Can appropriate government fix minimum rates of wages in an employment not listed in the schedule?
The central government had fixed minimum rates of wages for various categories of a mica mine, which was at that time not covered under the schedule of the Minimum Wages Act, 1948. This was challenged before the Patna High Court on the ground that the central government did not have the power to fix minimum rates of wages in a mica mine as it was not included in the schedule. The term ‘mica works’ is in the schedule, for which the appropriate government is the state government. In 1975, the government of Bihar had fixed minimum rates of wages for various categories of employees in the mica of the state. The court observed that mica works include processing after mica is taken out of mines such as cutting, sorting, splitting, fabrication and so on. Mica works may exist in mica mines, but in that case the central government could have fixed minimum rates of wages in respect of mica works employees working in mica mines. The court held that as inclusion of an employment in the Schedule of the Act is a condition precedent for issuing any notification by the appropriate government, the notification issued by the central government fixing minimum rates of wages of various categories of employees working in mica mines in ultra vires and must be quashed (Chatturam Darshamram and Others v. Union of India, 1980 (2) LLJ 465).

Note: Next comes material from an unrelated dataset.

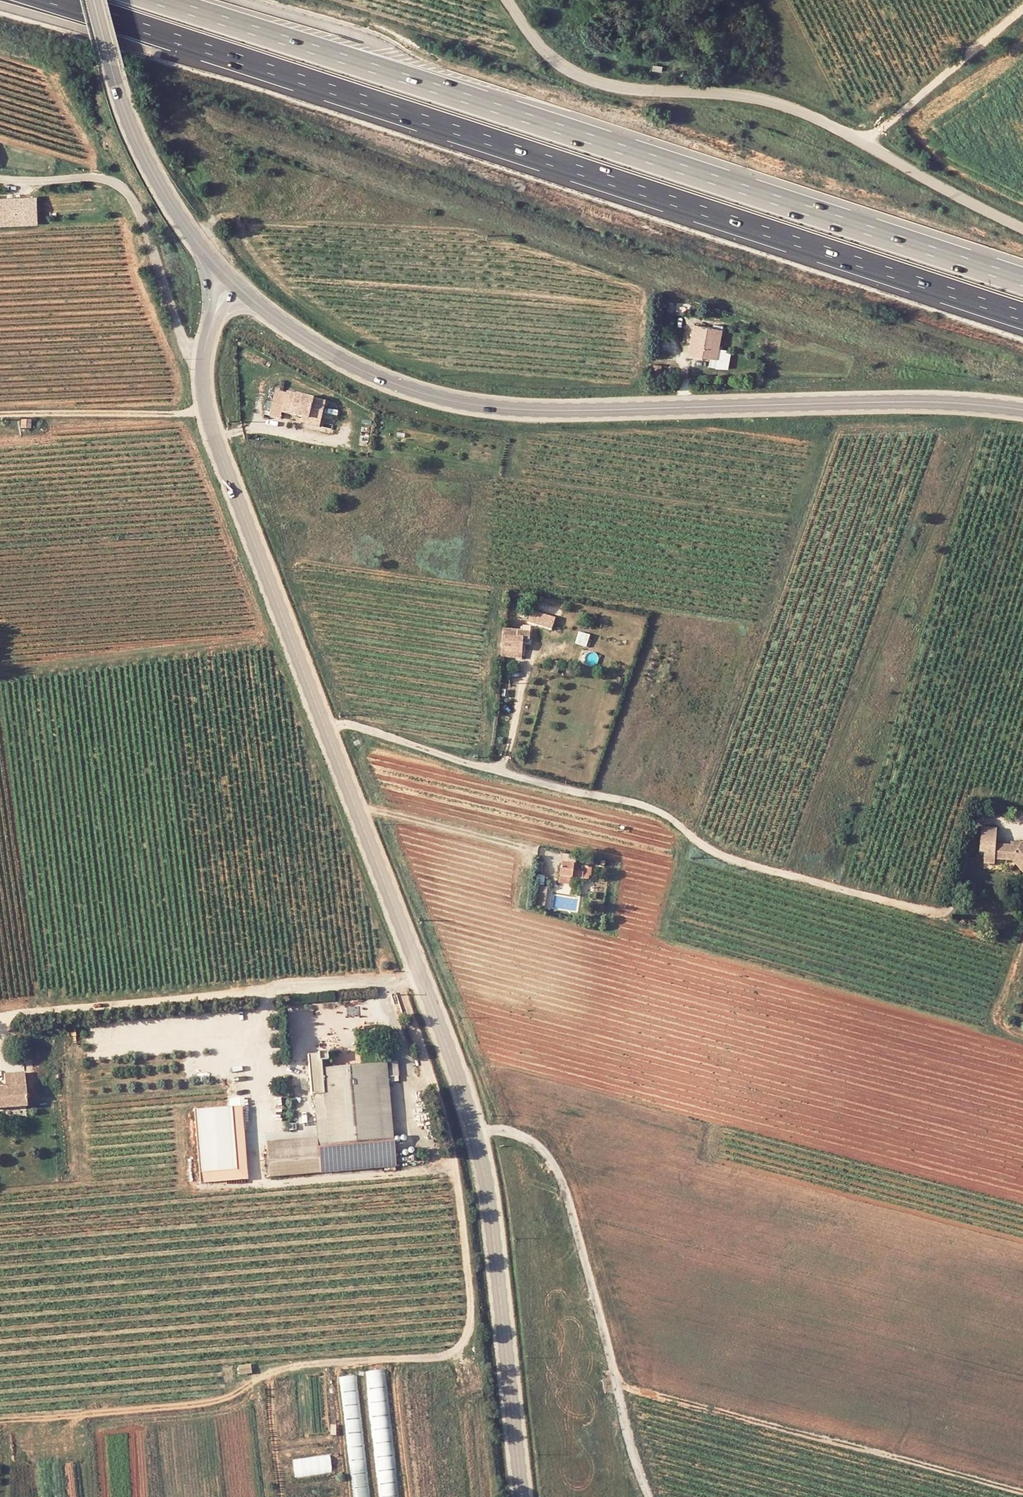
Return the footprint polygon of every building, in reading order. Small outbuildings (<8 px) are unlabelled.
[(38,224),(38,197),(0,198),(0,226),(38,224)] [(694,324),(688,354),(717,360),(723,330),(694,324)] [(287,392),(282,413),(302,418),(321,423),(326,402),(287,392)] [(302,418),(301,423),(320,427),(321,423),(302,418)] [(527,624),(554,628),(556,615),(529,611),(527,624)] [(504,633),(503,651),(524,652),(525,641),(531,642),(532,635),(504,633)] [(524,652),(503,651),(503,659),(524,660),(524,652)] [(991,851),(990,867),(1000,867),(1000,863),(1018,864),(1022,871),(1022,847),(1019,847),(1019,850),(1016,850),(1001,849),(1003,835),(988,834),(986,850),(991,851)] [(562,865),(560,878),(573,880),(583,882),(585,870),(562,865)] [(591,871),(585,870),(583,882),(589,883),(591,871)] [(573,880),(560,878),(559,886),(572,888),(573,880)] [(539,889),(536,910),(544,911),(547,890),(539,889)] [(335,1145),(390,1141),(385,1078),(395,1077),(394,1063),(329,1068),(335,1145)] [(25,1070),(4,1071),(6,1085),(26,1084),(25,1070)] [(0,1085),(0,1105),(28,1103),(26,1084),(6,1085),(0,1085)] [(270,1176),(318,1172),(315,1133),(267,1137),(270,1176)] [(387,1368),(368,1370),(379,1472),(392,1470),(392,1464),(397,1463),(387,1368)] [(342,1375),(354,1496),(372,1496),(359,1373),(342,1375)] [(331,1456),(293,1458),(294,1475),(332,1473),(331,1456)] [(399,1476),(382,1478),(384,1496),(401,1496),(399,1476)]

Does ‘mica works’ include mica mine also?
Which government is an appropriate government for fixing minimum rates of wages in mica works forming a part of a mica mine?
Is the state government empowered to add a mine in the Schedule of the Act?
Can the government fix minimum rates of wages in an employment without its inclusion in the schedule?
Case Study 2
Does minimum wage fixed under Minimum Wages Act, 1948, apply where workers are in receipt of higher wages?
The Government of Uttar Pradesh by a notification of the Labour Department in 2000 provided for variable dearness allowance for the employees of engineering units employing between 50–500 and more than 500 workers separately. The payment of VDA was also endorsed by the Authorities under the Minimum Wages Act, 1948. M/S Indure (P) Ltd. challenged the notification and decisions of the Authorities under the Act on the ground that the wages of their workers were higher than those fixed under the Minimum Wages Act, 1948, and as such payment of separate VDA as included in the notification does not apply in their case. The Court held that as wages of workers were more than the minimum rates of wages fixed or revised under the Minimum Wages Act, 1948, no separate VDA as declared by the Authorities under the Minimum Wages Act, 1948, provided for payment would be applicable since the total pay package was more than the pay package under the government order. The employer is not required to pay anything more (M/S The Indure (P) Ltd. V. State of UP and Others. 2007. LLR 1035 (Allahabad High Court)).
Is an individual employee authorized to enter into an agreement with his employer accepting wages lower than fixed under the Minimum Wages Act, 1948?
Is inclusion of VDA permissible under the minimum rates of wages fixed under the Act?
Is contribution to provident fund included under the definition of ‘wages’ under the Act?
Are the minimum rates of wages fixed under the Minimum Wages Act, 1948, operative during the pendency of a related dispute before a Tribunal under the Industrial Disputes Act, 1947?